Branch plant showed him the feeds, in the cab from SFO. He already knew about Cursion.

“You did?” Looking at him.

“Only by reputation. Creepy but dull? That Banality of Evil kind of thing?”

He headed for the kitchen. She followed, watching him open the fridge, study the contents, select a carton of her orange juice, and drink from it, deeply. “Turkey and Syria weirding you out?”

“When I can remember to let it,” Verity said. “Shit here’s been pretty distracting.”

“Folks in Frankfurt made me feel like the Cold War never really went away. Somebody shoots down a couple of Russian jets, wham, it’s Cold War Atlantis, risen from the depths.” He put the carton back in the fridge, closed the door, yawned uncontrollably. “Couldn’t sleep on the plane. No Wi-Fi. Watched a Transformers movie and wondered if the world’s about to end.”

“I know the feeling,” Verity said.

“Sleep,” he said, possibly to himself.
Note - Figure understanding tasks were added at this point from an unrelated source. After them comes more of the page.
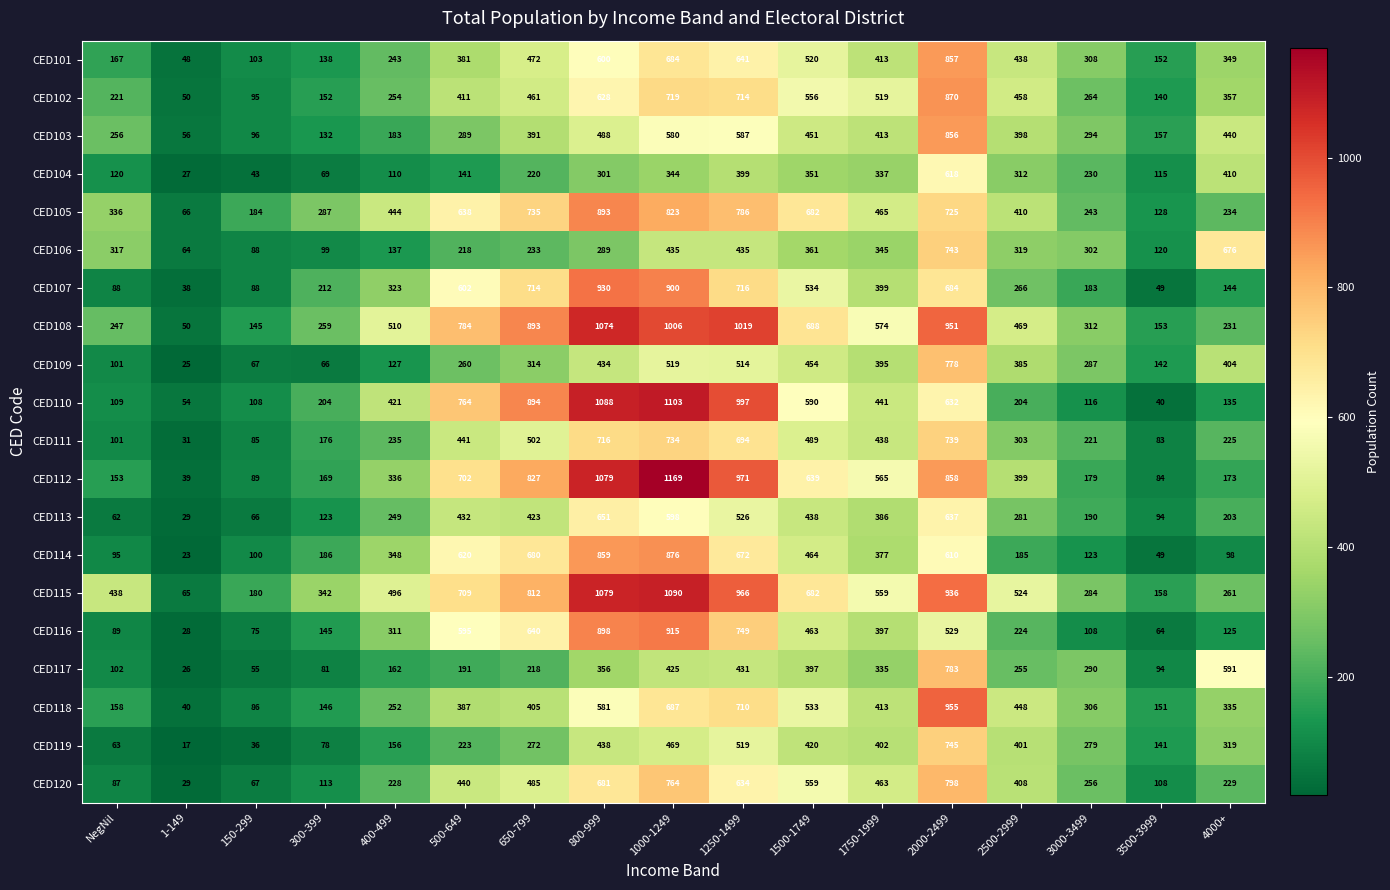

How many distinct data groups are displayed?

20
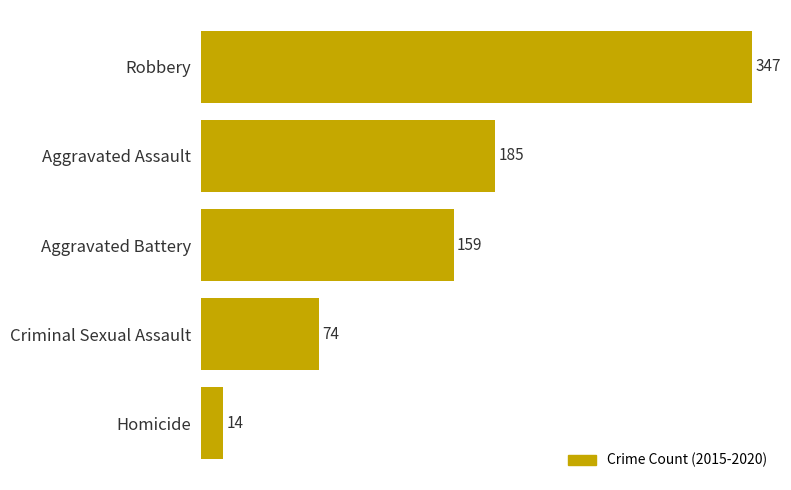

How many distinct data groups are displayed?

1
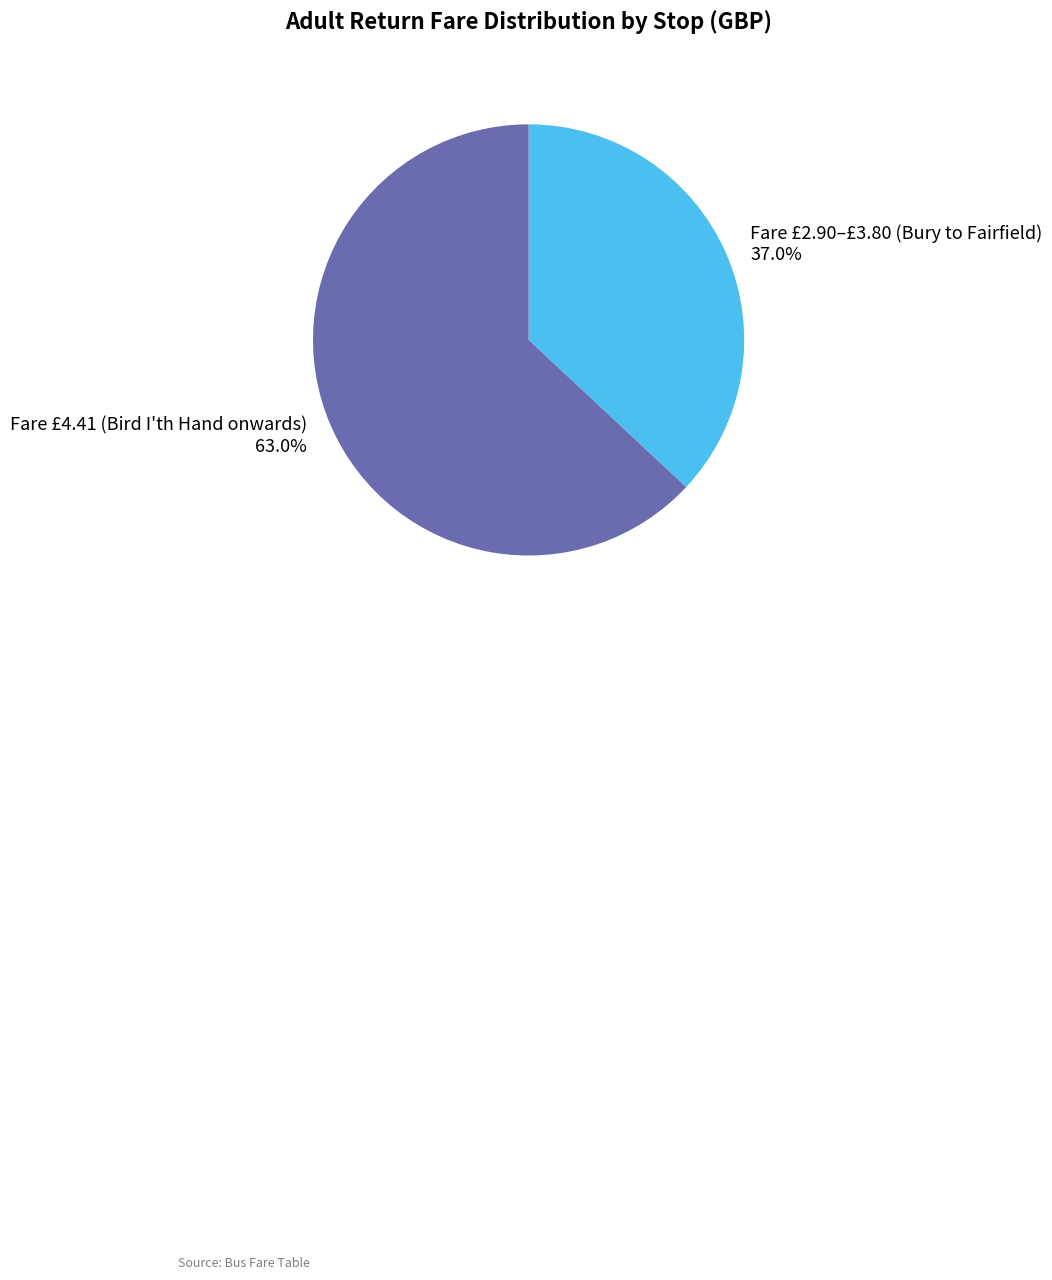

Count the number of slices in the pie.

2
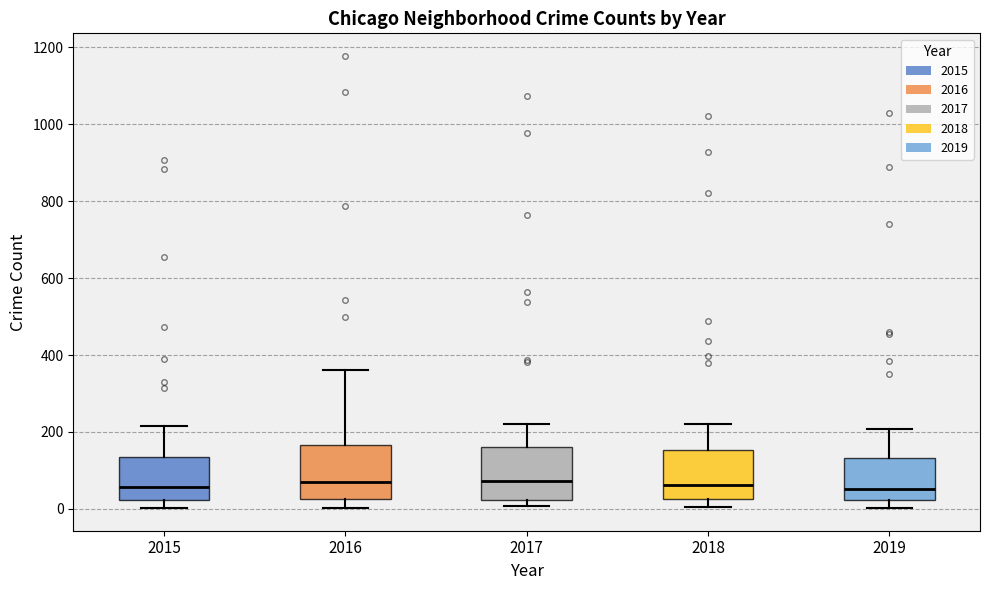

Reading left to right, read every box against the y-axis: the position of its median line, the range the box covers, and the ends of its whiskers. The values are not printed on the chart, so give them approximately, as read against the axis.

2015: median 60, box 20 to 140, whiskers 0 to 220
2016: median 80, box 20 to 160, whiskers 0 to 360
2017: median 80, box 20 to 160, whiskers 0 to 220
2018: median 60, box 20 to 160, whiskers 0 to 220
2019: median 60, box 20 to 140, whiskers 0 to 200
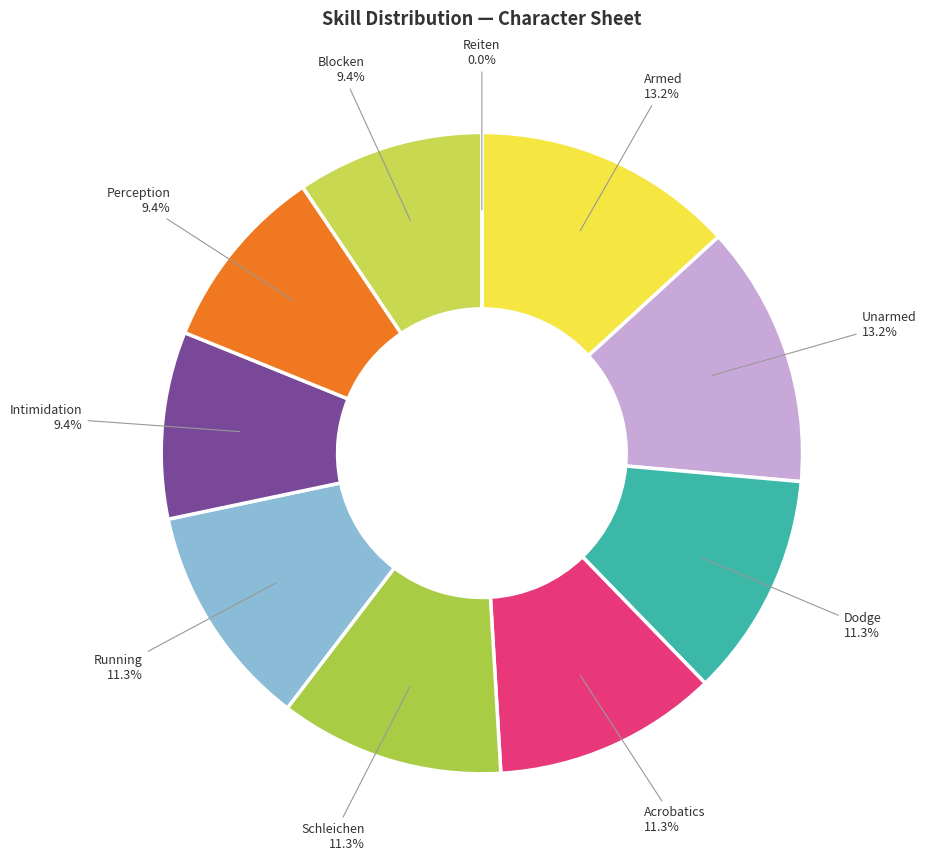

How many slices are in this pie chart?

10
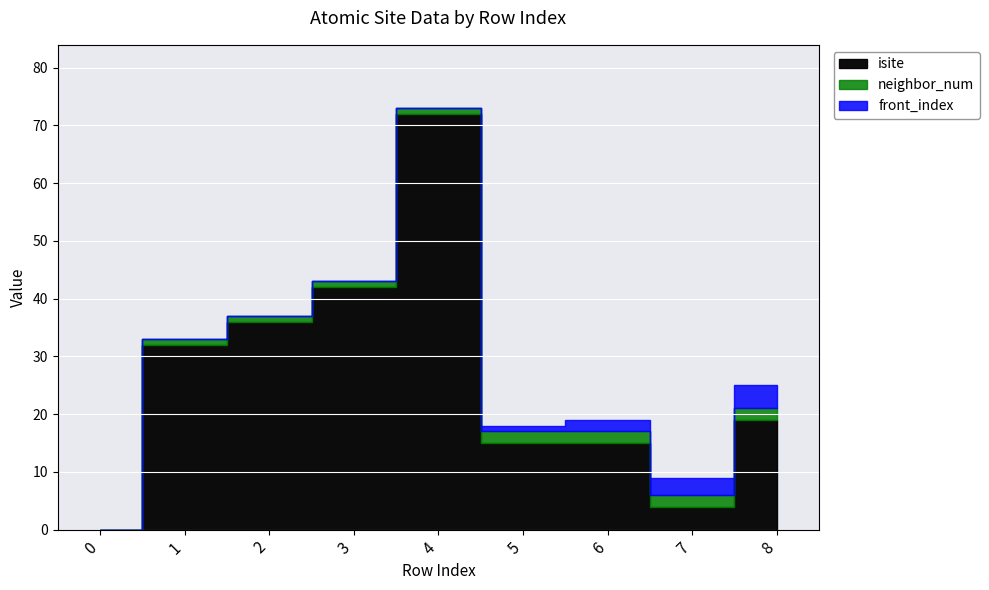

At 3, list the series in order from smallest to largest.

front_index, neighbor_num, isite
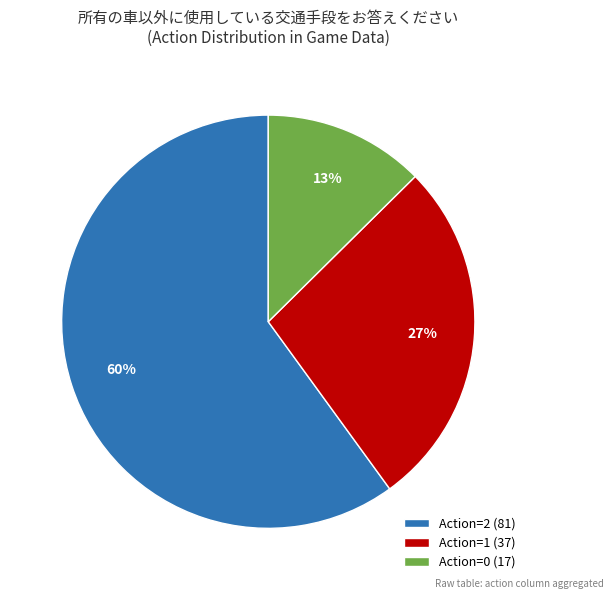

Does Action=1 (37) account for over 50% of the chart?

No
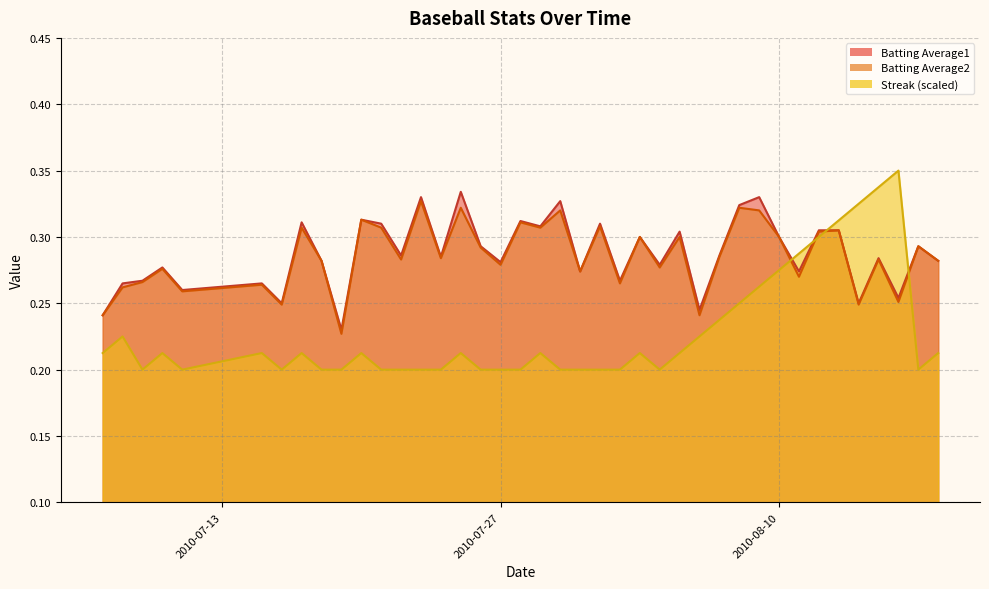

At which label does Batting Average1 reach its peak?

2010-07-25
Like he could do it right there, on his feet, but he headed for the bedroom instead.

26

Denisovan Embassy

Lev Zubov, who’d first introduced Netherton to Lowbeer, curated a list of establishments in London which had been wholly repurposed since originally being named.

Hence the Denisovan Embassy, assembler-excavated beneath most of one entire side of Hanway Street. This was a linear sequence of low-ceilinged rooms, none very large, dressed to somewhat resemble a cave system. Having been built as a themed nightclub, evoking the wholly imaginary erotic appeal of various species of early hominid, it now functioned, original name and décor intact, as a subterranean twenty-four-hour breakfast bar.

To Netherton, it was simply a place that did rather good breakfasts, its club days evident in artificially irregular walls and ceilings of a geologically incorrect sandstone, cartoonishly daubed with phallic and vulvar pictoglyphs. What furniture there was was less convincing still, assembled pseudogeologically from whatever the rest of the place consisted of. All of it, however, now mercifully minus any active assembler-swarms, hence immobile and unchanging.

Seated here, none too comfortably, on a truncated stalagmite, he could at least be glad the place made a decent flat white. The pert young woman who’d brought it hadn’t looked particularly Denisovan, in spite of rumors that former staff could still be found here, some having chosen not to reverse certain risqué modifications required in their previous employment. He seemed the only customer at the moment, something he put down to Lowbeer being expected momentarily.

Now Ash entered, her outfit approximating a Victorian lady’s riding habit, but reimagined as having been cut from nylon aviator jackets and equipped with a demi-bustle that resembled part of a miniature dirigible. She carried a top hat, his least favorite sort of headgear, held just to the side of her multiply zippered black sateen bosom, in what he supposed had once been exactly the correct manner.

“Congratulations,” she said, placing the hat on the faux-sandstone table slab.

“For?”

“She’s chuffed. Pleased as I’ve seen her.”

“She’s here?”

“Outside.” Seating herself on the nearest stalagmite stump, the demi-bustle discreetly adjusting itself. “I was just on the phone with your man in the county. You seem, by consulting him, to have triggered a game change.”